The Pillow Fight League, or PFL, was set up in 2006 in Toronto, Canada by someone named Stacey P. Case. Even though a lot of people thought it was a joke when it started, it has grown in popularity, although its audiences are still small and there is not a lot of money in it. But the sport is about something more than money: it is about pride, never giving up and giving it your all. A professional pillow fight in the PFL consists of two women who battle it out in a five minute match to see who emerges as the victor. Punching, kicking, submission holds, grappling and hitting an opponent are all legal as long as a fighter uses a pillow to execute the move. The innovative way in which the fighters use a pillow to pound the stuffing out of their opponents is something to behold. Further evidence that pillow fighting has become a proper sanctioned sport is the fact that there are numerous rules that a fighter has to obey. Only female fighters are allowed in the League: no biting, hair pulling or gouging is allowed, loading a pillow with a foreign object is strictly prohibited, no rude behaviour, lewd conduct or suggestive actions are allowed by fighters and pillow fights are judged on the standard ten point scoring rule that is ruled over by a three judge panel.

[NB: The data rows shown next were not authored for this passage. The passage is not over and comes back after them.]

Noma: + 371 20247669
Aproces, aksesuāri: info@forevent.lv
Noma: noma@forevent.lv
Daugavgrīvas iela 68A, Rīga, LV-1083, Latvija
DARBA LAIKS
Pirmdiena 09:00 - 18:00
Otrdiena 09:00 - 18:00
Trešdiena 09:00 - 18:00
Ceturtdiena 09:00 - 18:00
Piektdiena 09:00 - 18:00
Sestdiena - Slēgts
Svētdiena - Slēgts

The interesting thing about the PFL is the fact that the women who take part in the fights are professional fighters and do not tolerate attempts to sexualise or trash their sport. The League has a no discrimination policy and accepts all fighters no matter what they look like. This is in stark contrast to the wrestling entertainment companies out there that hire women with the most amount of plastic stuffed into their bodies. The PFL is really trying to be taken seriously in spite of the perception that pillow fighting is a children’s activity and it has no athletic merit. These women beg to differ; they all train twice a week with a Brazilian jiu-jitsu trainer and they are not in the sport for the large paycheques; the most amount of money given to a winner of a bout is $100. They are a part of the sport because of their desire to compete, to release their fighting spirit and to prove that women can fight just as well as men. The PFL is trying its hardest to change the way people see women’s fighting sports and thinks a bit of fun can be injected into serious fighting sports as well.
The PFL is growing in popularity and the ladies of the league have even travelled to South Korea to compete in a live television event in the country. Matches have been taking place all over Canada and in America with average audiences of 300 people. That number too is growing as more people hear about it and go to check out the craziness. Once there, they underestimate the physical aspect of the matches, and do not realise that it takes a lot of strength and muscular ability to swing a pillow at an opponent repeatedly. This crazy sport is all set to become the next big thing to hit the world of sports.
In the next few years, we should all expect the sport of professional pillow fighting to invade a lot of countries of the world. With its mix of fighting, entertainment and physicality with pillows, it looks like the sport of pillow fighting is here to stay.
Who knows, maybe WWE’s next big RKO/finishing move will involve a fibre-filled bed pillow too. Just saying.